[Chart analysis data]
------------------------

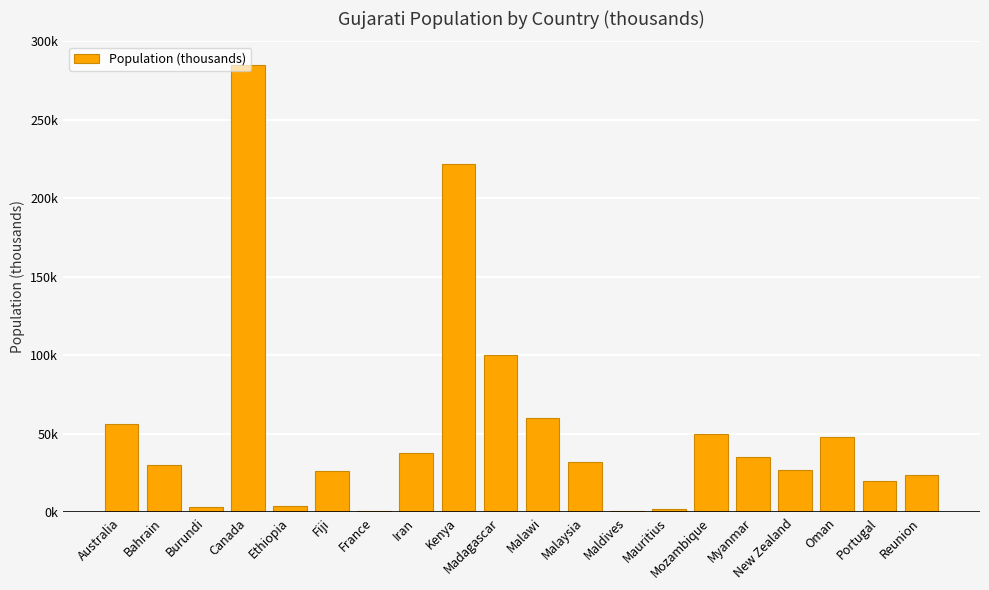

What is the maximum value shown in the chart?

285.0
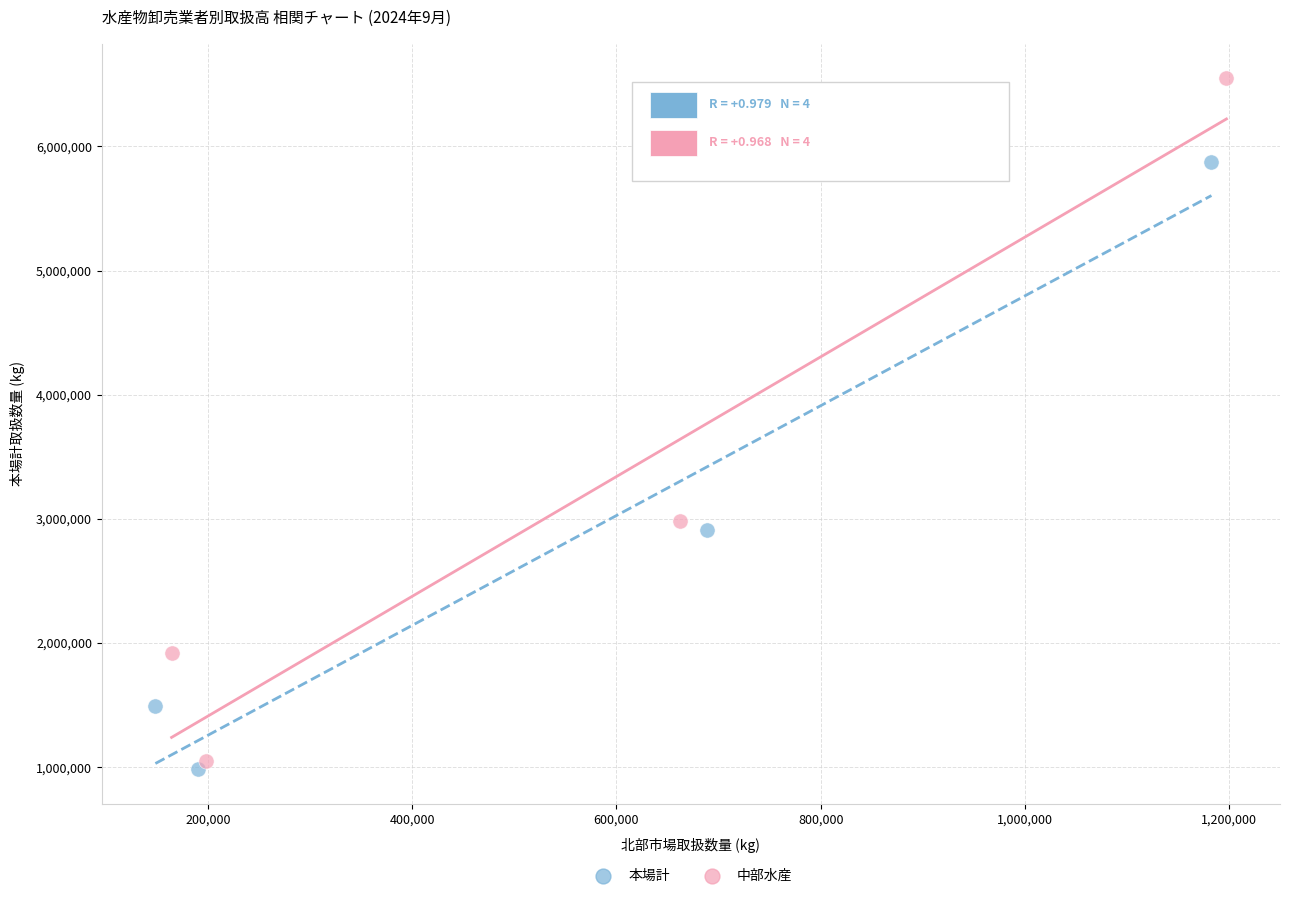

Which series has the widest spread of Y values?

中部水産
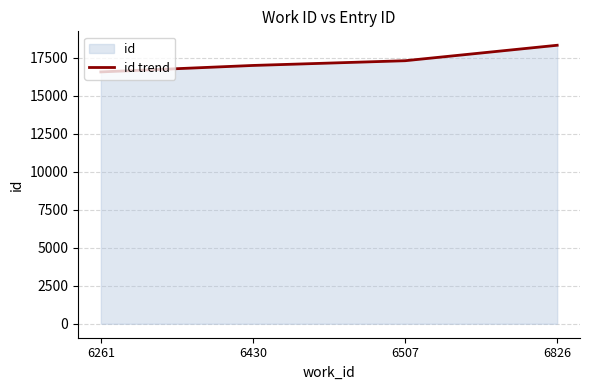

What is the minimum value shown in the chart?

16568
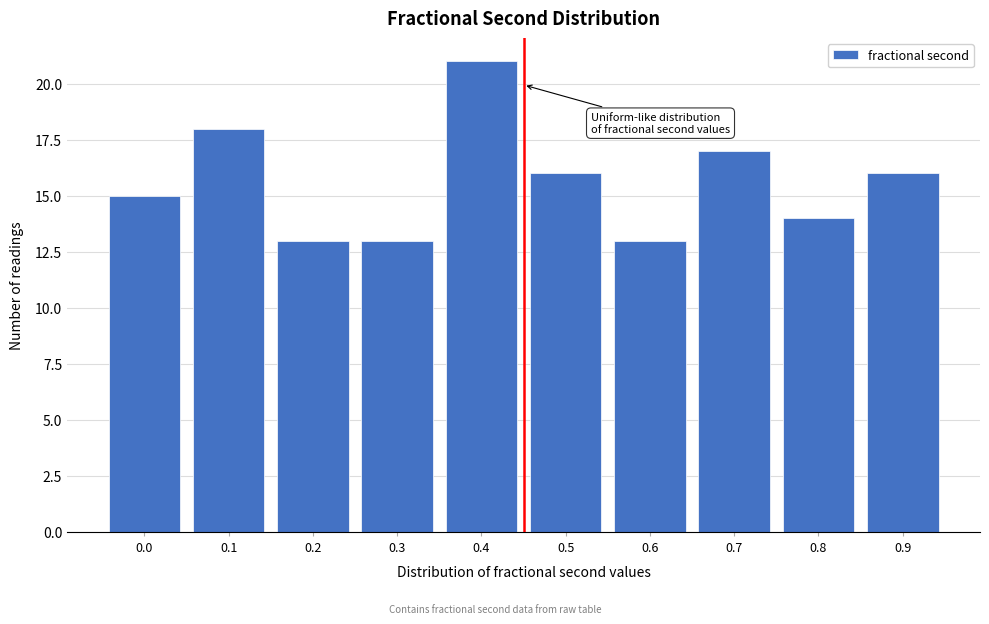

Reading right to left, extract all data points from this chart.

0.9=16	0.8=14	0.7=17	0.6=13	0.5=16	0.4=21	0.3=13	0.2=13	0.1=18	0.0=15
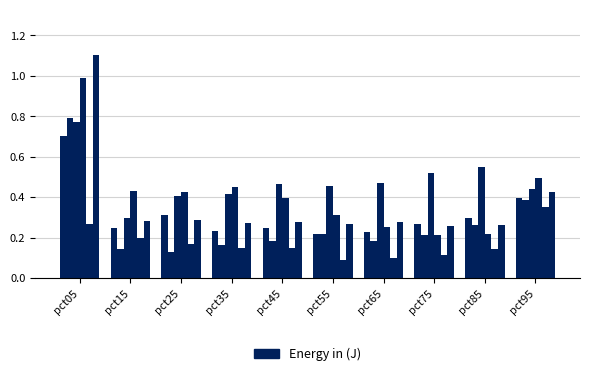

Reading left to right, list all the values displayed in this chart.

Jan: 0.7	0.2	0.3	0.2	0.2	0.2	0.2	0.3	0.3	0.4
Feb: 0.8	0.1	0.1	0.2	0.2	0.2	0.2	0.2	0.3	0.4
Mar: 0.8	0.3	0.4	0.4	0.5	0.5	0.5	0.5	0.5	0.4
Apr: 1.0	0.4	0.4	0.5	0.4	0.3	0.3	0.2	0.2	0.5
May: 0.3	0.2	0.2	0.1	0.1	0.1	0.1	0.1	0.1	0.4
Jun: 1.1	0.3	0.3	0.3	0.3	0.3	0.3	0.3	0.3	0.4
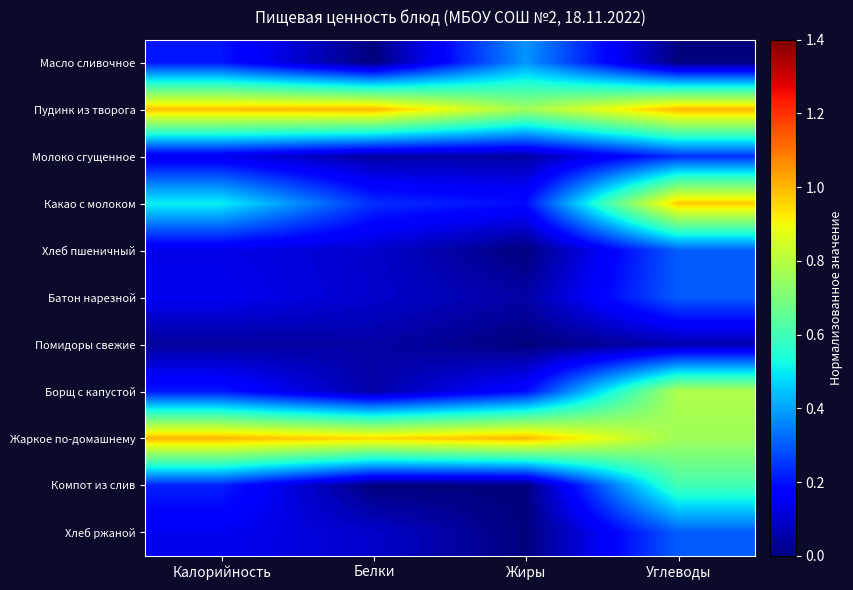

Rank the series by their maximum value, from lowest to highest.

Помидоры свежие, Молоко сгущенное, Хлеб пшеничный, Батон нарезной, Хлеб ржаной, Масло сливочное, Компот из слив, Борщ с капустой, Какао с молоком, Пудинк из творога, Жаркое по-домашнему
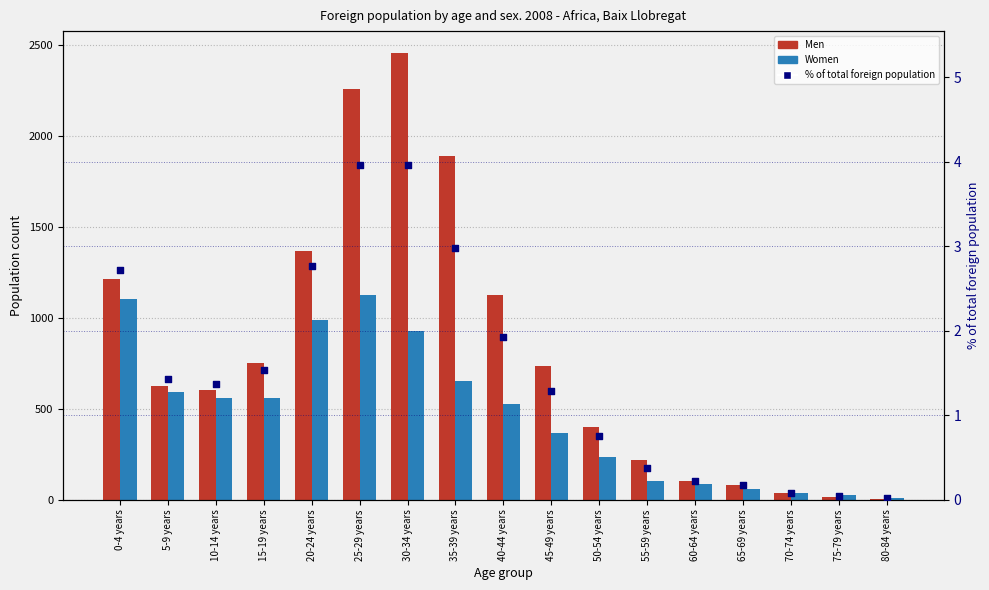

Which series contains the lowest Y value?

% of total foreign population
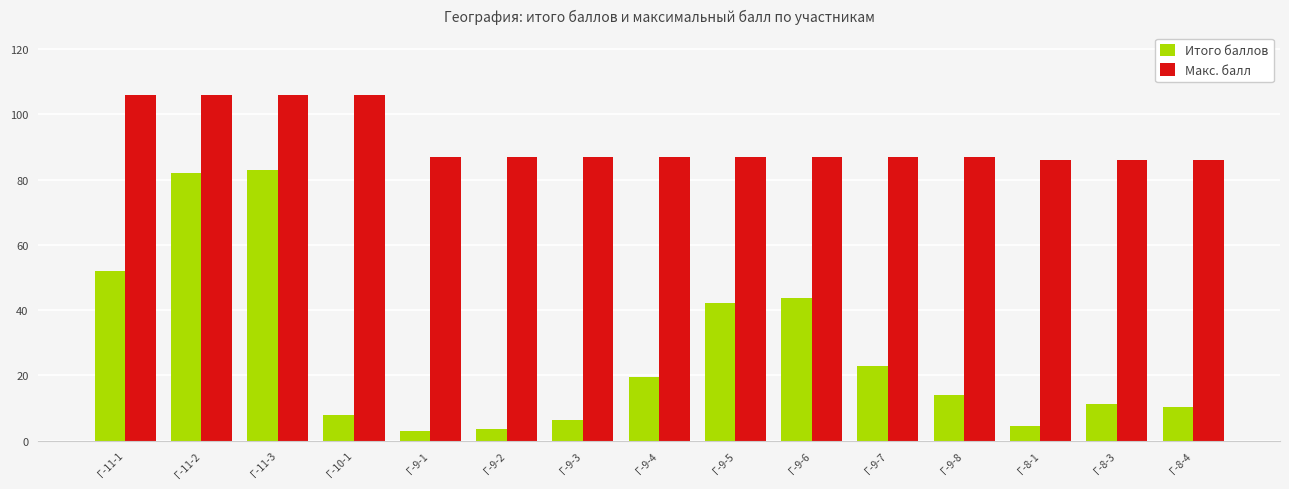

At how many categories does at least one series exceed 64?

15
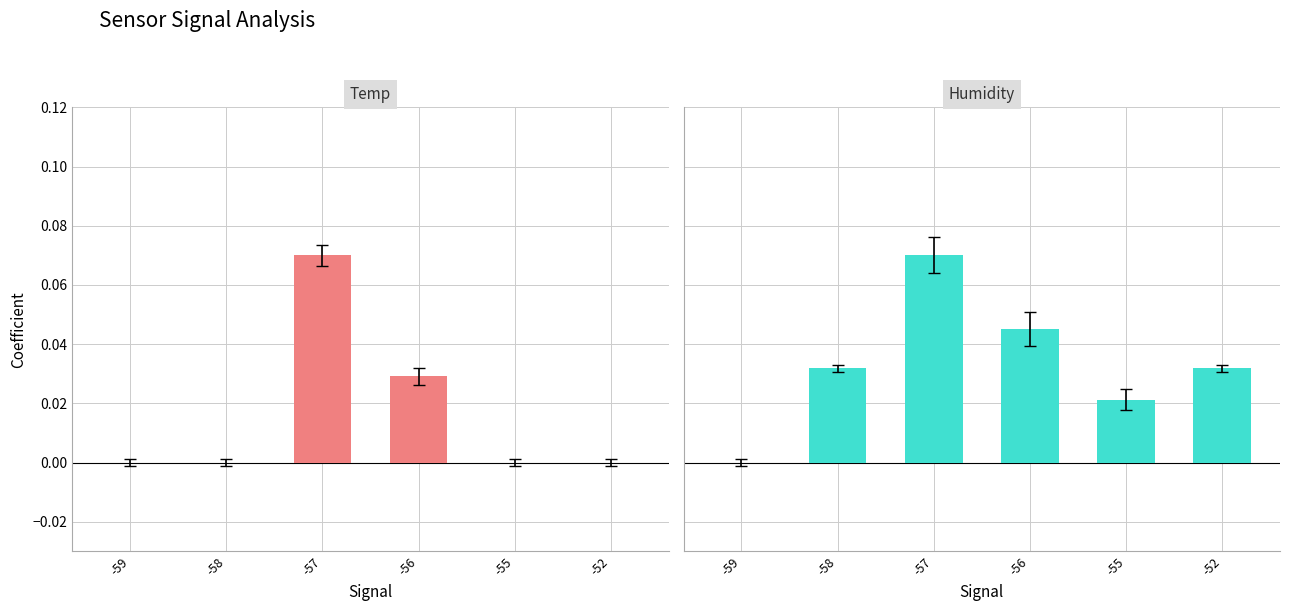

Rank the series by their maximum value, from highest to lowest.

Temp, Humidity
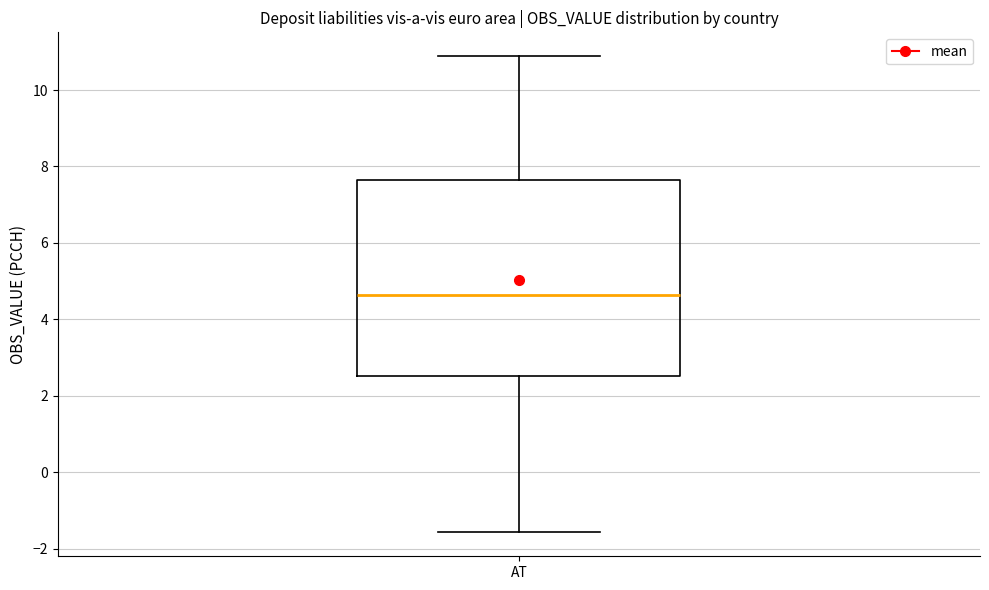

Read this box plot against the y-axis: the position of the median line, the range covered by the box, and the ends of both whiskers. The values are not printed on the chart, so give them approximately, as read against the axis.

median 4.6, box 2.6 to 7.6, whiskers -1.6 to 10.8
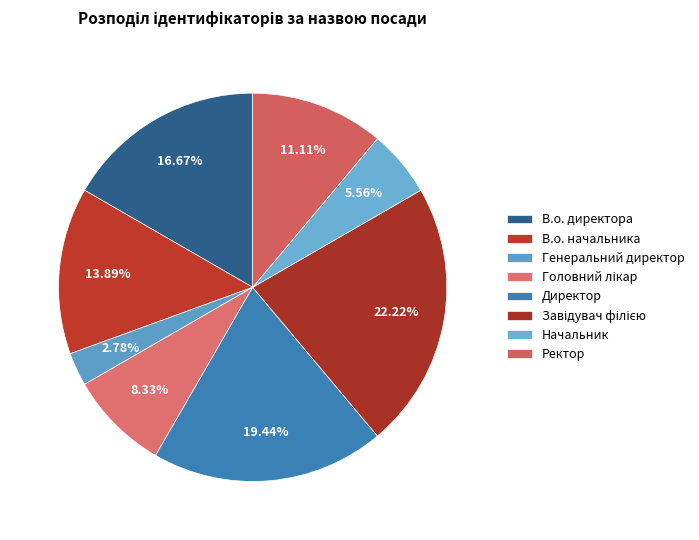

To the nearest percent, what is the difference between the В.о. начальника and Директор slice percentages?

6%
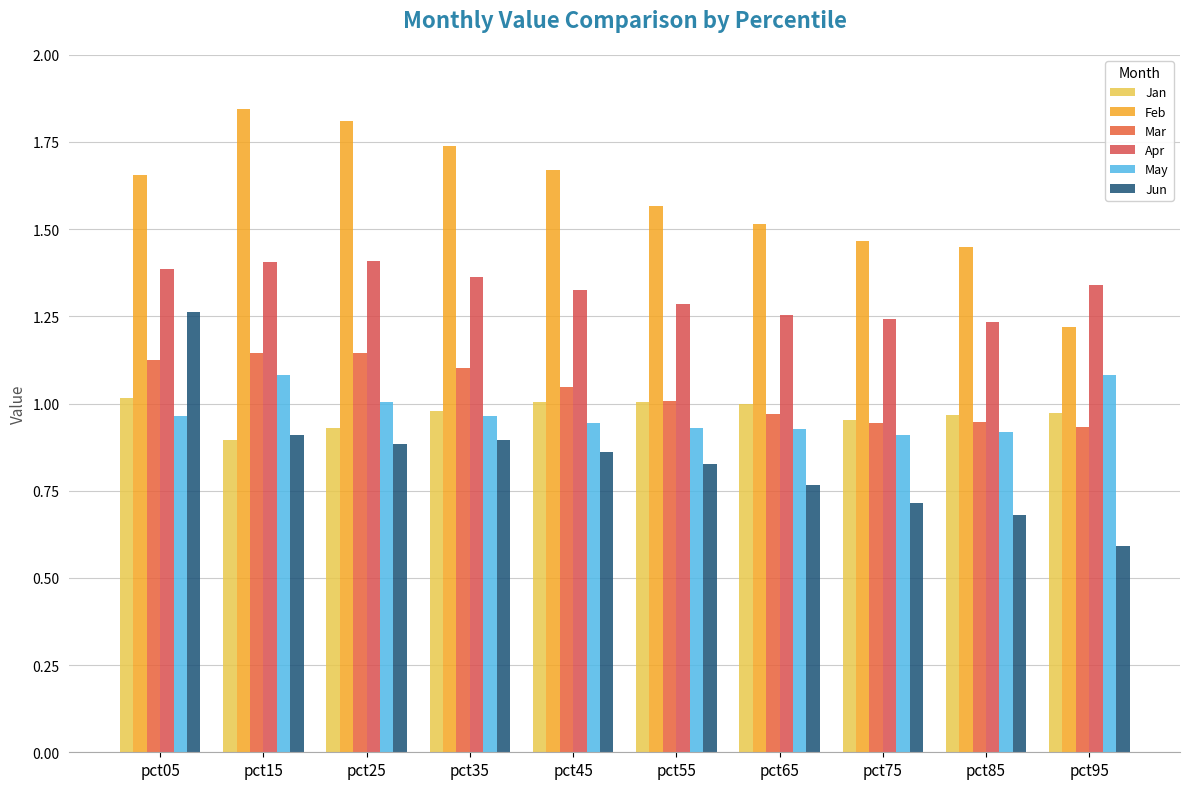

Reading left to right, what are all the values shown in this chart?

Jan: pct05=1.0	pct15=0.9	pct25=0.9	pct35=1.0	pct45=1.0	pct55=1.0	pct65=1.0	pct75=1.0	pct85=1.0	pct95=1.0
Feb: pct05=1.7	pct15=1.8	pct25=1.8	pct35=1.7	pct45=1.7	pct55=1.6	pct65=1.5	pct75=1.5	pct85=1.4	pct95=1.2
Mar: pct05=1.1	pct15=1.1	pct25=1.1	pct35=1.1	pct45=1.0	pct55=1.0	pct65=1.0	pct75=0.9	pct85=0.9	pct95=0.9
Apr: pct05=1.4	pct15=1.4	pct25=1.4	pct35=1.4	pct45=1.3	pct55=1.3	pct65=1.3	pct75=1.2	pct85=1.2	pct95=1.3
May: pct05=1.0	pct15=1.1	pct25=1.0	pct35=1.0	pct45=0.9	pct55=0.9	pct65=0.9	pct75=0.9	pct85=0.9	pct95=1.1
Jun: pct05=1.3	pct15=0.9	pct25=0.9	pct35=0.9	pct45=0.9	pct55=0.8	pct65=0.8	pct75=0.7	pct85=0.7	pct95=0.6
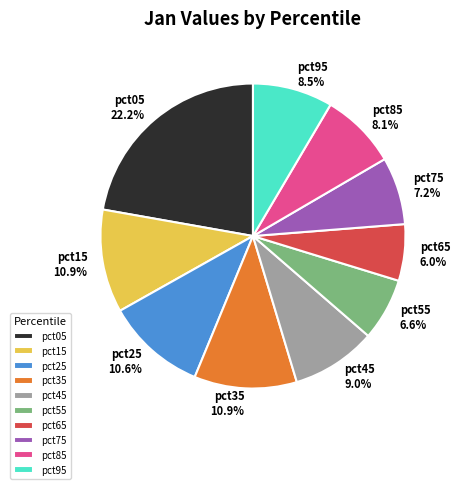

Is there any slice that represents more than half of the pie?

No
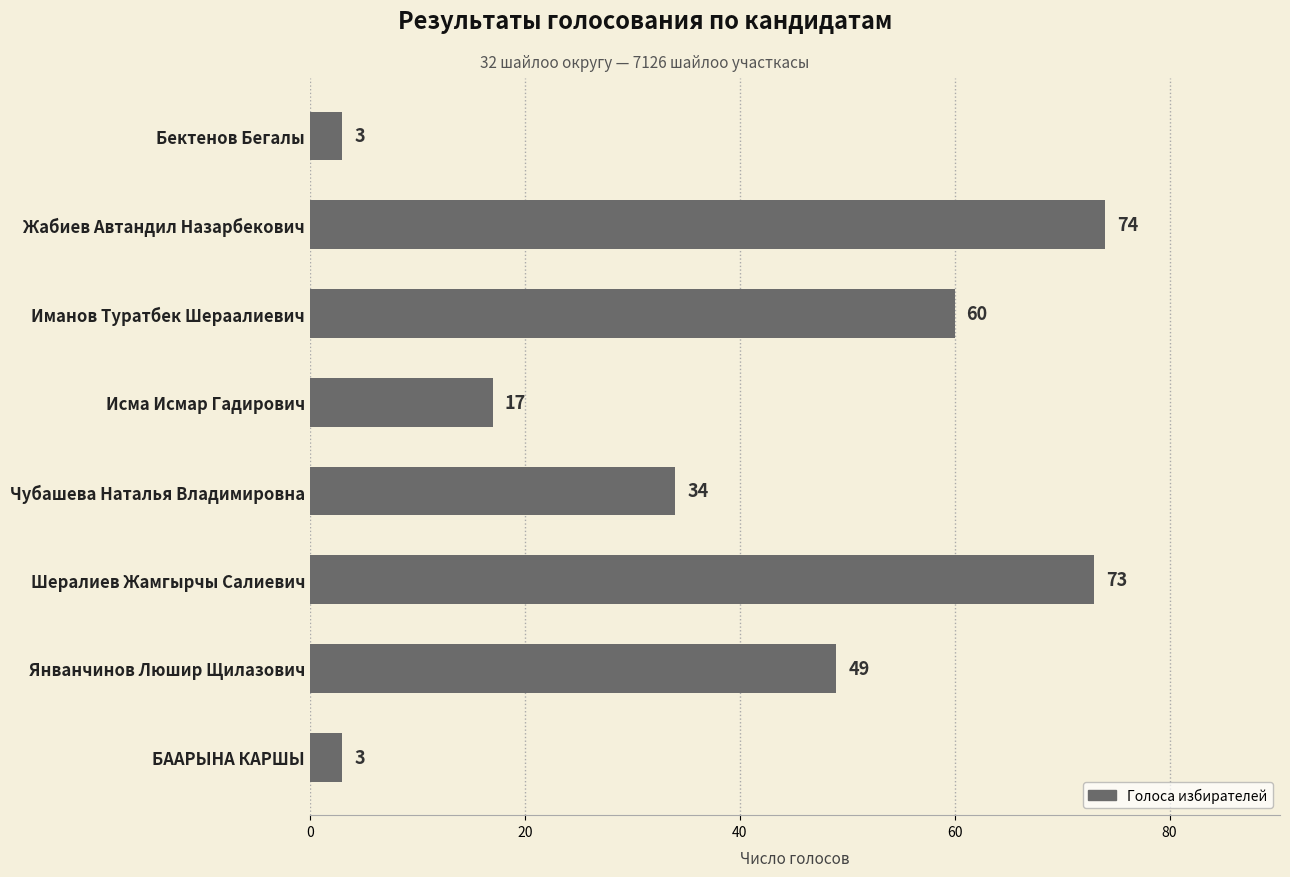

What is the label of the 6th bar from the bottom?

Иманов Туратбек Шераалиевич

------------------------

» Work task: Retype the records from the line that contains "Reading left to right, list" through the line that contains "Read this box", both ends included, keeping every line exactly as it appears. Leave the pictures out of your answer.

» Output of the exercise:
Reading left to right, list all the values displayed in this chart.

Jan: 0.7	0.2	0.3	0.2	0.2	0.2	0.2	0.3	0.3	0.4
Feb: 0.8	0.1	0.1	0.2	0.2	0.2	0.2	0.2	0.3	0.4
Mar: 0.8	0.3	0.4	0.4	0.5	0.5	0.5	0.5	0.5	0.4
Apr: 1.0	0.4	0.4	0.5	0.4	0.3	0.3	0.2	0.2	0.5
May: 0.3	0.2	0.2	0.1	0.1	0.1	0.1	0.1	0.1	0.4
Jun: 1.1	0.3	0.3	0.3	0.3	0.3	0.3	0.3	0.3	0.4

Rank the series by their maximum value, from lowest to highest.

Помидоры свежие, Молоко сгущенное, Хлеб пшеничный, Батон нарезной, Хлеб ржаной, Масло сливочное, Компот из слив, Борщ с капустой, Какао с молоком, Пудинк из творога, Жаркое по-домашнему

Which series contains the lowest Y value?

% of total foreign population

At how many categories does at least one series exceed 64?

15

Rank the series by their maximum value, from highest to lowest.

Temp, Humidity

Read this box plot against the y-axis: the position of the median line, the range covered by the box, and the ends of both whiskers. The values are not printed on the chart, so give them approximately, as read against the axis.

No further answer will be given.